If the medicalization of pregnancy is a defining aspect of modernity, it has reached a new stage with the invention of ultrasound imaging of the human fetus in the womb. The use of ultrasound imaging has become a routine aspect of the experience of pregnancy in  modern urban settings. Viewing the image of the fetus and of its organs, its postures and movements has now become a family rite governed by the medical apparatus and its responsible agent, the doctor or other medical practitioner. Alongside the rapid development of this technological and institutional practice in the hospital cubicle, there is a proliferation of fetal images in the public sphere. As Barbara Duden puts it, ‘we are overwhelmed with fetuses.’ The abundance of fetal images and their photographic renderings in advertising, health campaign literature and so on, in all media forms, can blind us to the fact that the ultrasound fetal image is a very specific form of image produced under particular institutional circumstances by highly sophisticated technology. In what, then, does the specificity of this image consist, and what are the specific technological and institutional processes through which it is produced? What are its political and ethical implications? In this article, our perspective on the ethics and politics of ultrasound imaging is inspired by two major theoretical sources. Employing Michel Foucault’s concept of the medical gaze, we approach obstetrics as a biopolitical regime or discipline of the visible and the articulable, which depends on certain institutional and technological processes and which produces and distributes individual and social bodies. A speculative reconstruction of an alternative obstetrical regime is informed by Luce Irigaray’s understanding of sexual difference.

The medical gaze
The ultrasound is a relatively recent innovation in the medical field structured by what Foucault called the ‘medical gaze’. This is not a merely neutral and scientific gaze, but a complex perceptual–linguistic formation that makes the invisible pathological body visible and readable through the employment of a plurality of senses. The medical gaze required a new concept of pathology as well as a shift in the place of death in the medical field. Following a series of transformations, there emerged in Europe a new concept of disease conceived in terms of the complicated idea of pathological life (rather than disease as an attack on life from the outside), and a new kind of sign – the anatomo-clinical sign, which is not just a symptom but a marginal, restricted, imperceptible sign, diagonally traversing the visible body of the disease.

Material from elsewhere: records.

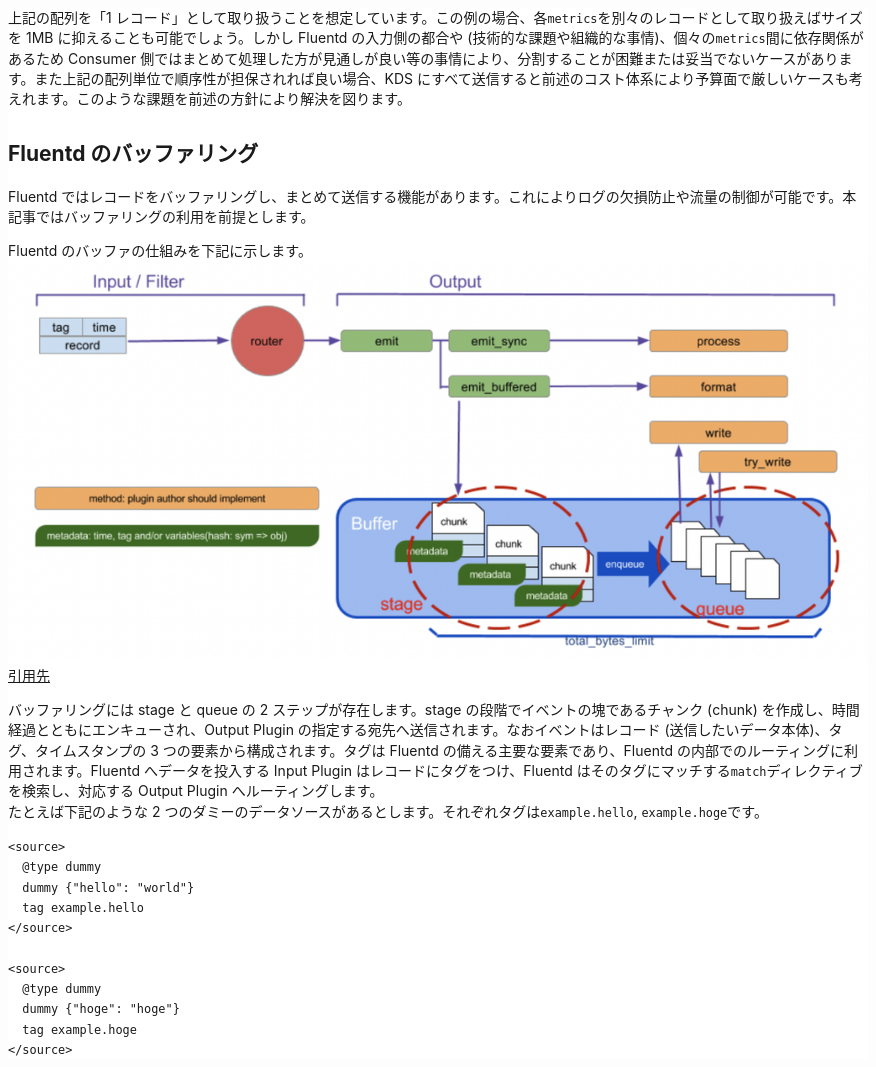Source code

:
 ```record.json
```

上記の配列を「1 レコード」として取り扱うことを想定しています。この例の場合、各`metrics`を別々のレコードとして取り扱えばサイズを 1MB に抑えることも可能でしょう。しかし Fluentd の入力側の都合や (技術的な課題や組織的な事情)、個々の`metrics`間に依存関係があるため Consumer 側ではまとめて処理した方が見通しが良い等の事情により、分割することが困難または妥当でないケースがあります。また上記の配列単位で順序性が担保されれば良い場合、KDS にすべて送信すると前述のコスト体系により予算面で厳しいケースも考えれます。このような課題を前述の方針により解決を図ります。

## Fluentd のバッファリング

Fluentd ではレコードをバッファリングし、まとめて送信する機能があります。これによりログの欠損防止や流量の制御が可能です。本記事ではバッファリングの利用を前提とします。

Fluentd のバッファの仕組みを下記に示します。
![](buf.png)
[引用先](https://docs.fluentd.org/buffer)

バッファリングには stage と queue の 2 ステップが存在します。stage の段階でイベントの塊であるチャンク (chunk) を作成し、時間経過とともにエンキューされ、Output Plugin の指定する宛先へ送信されます。なおイベントはレコード (送信したいデータ本体)、タグ、タイムスタンプの 3 つの要素から構成されます。タグは Fluentd の備える主要な要素であり、Fluentd の内部でのルーティングに利用されます。Fluentd へデータを投入する Input Plugin はレコードにタグをつけ、Fluentd はそのタグにマッチする`match`ディレクティブを検索し、対応する Output Plugin へルーティングします。  
たとえば下記のような 2 つのダミーのデータソースがあるとします。それぞれタグは`example.hello`, `example.hoge`です。

```
<source>
  @type dummy
  dummy {"hello": "world"}
  tag example.hello
</source>

<source>
  @type dummy
  dummy {"hoge": "hoge"}
  tag example.hoge
</source>
```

The concomitant new methods of seeing, hearing and touching attempted to read the lesional signs of disease projectively, to locate disease within the body of the patient. Signs projected an anatomico-pathological series upon the living body; the medical task was now to analyse the series and map the volume of the body. The invention of the stethoscope was strategic in this process. The concept of the ‘gaze’ began to refer to a multiple and complex sensorial field, which Foucault describes as a new perceptual configuration defined by the trinity sight/touch/hearing. This new complex organization made it possible to locate the invisible spatially. Consequently, the medical gaze is now endowed with a plurisensorial structure; a gaze that touches, hears and, moreover, not by essence or necessity, sees.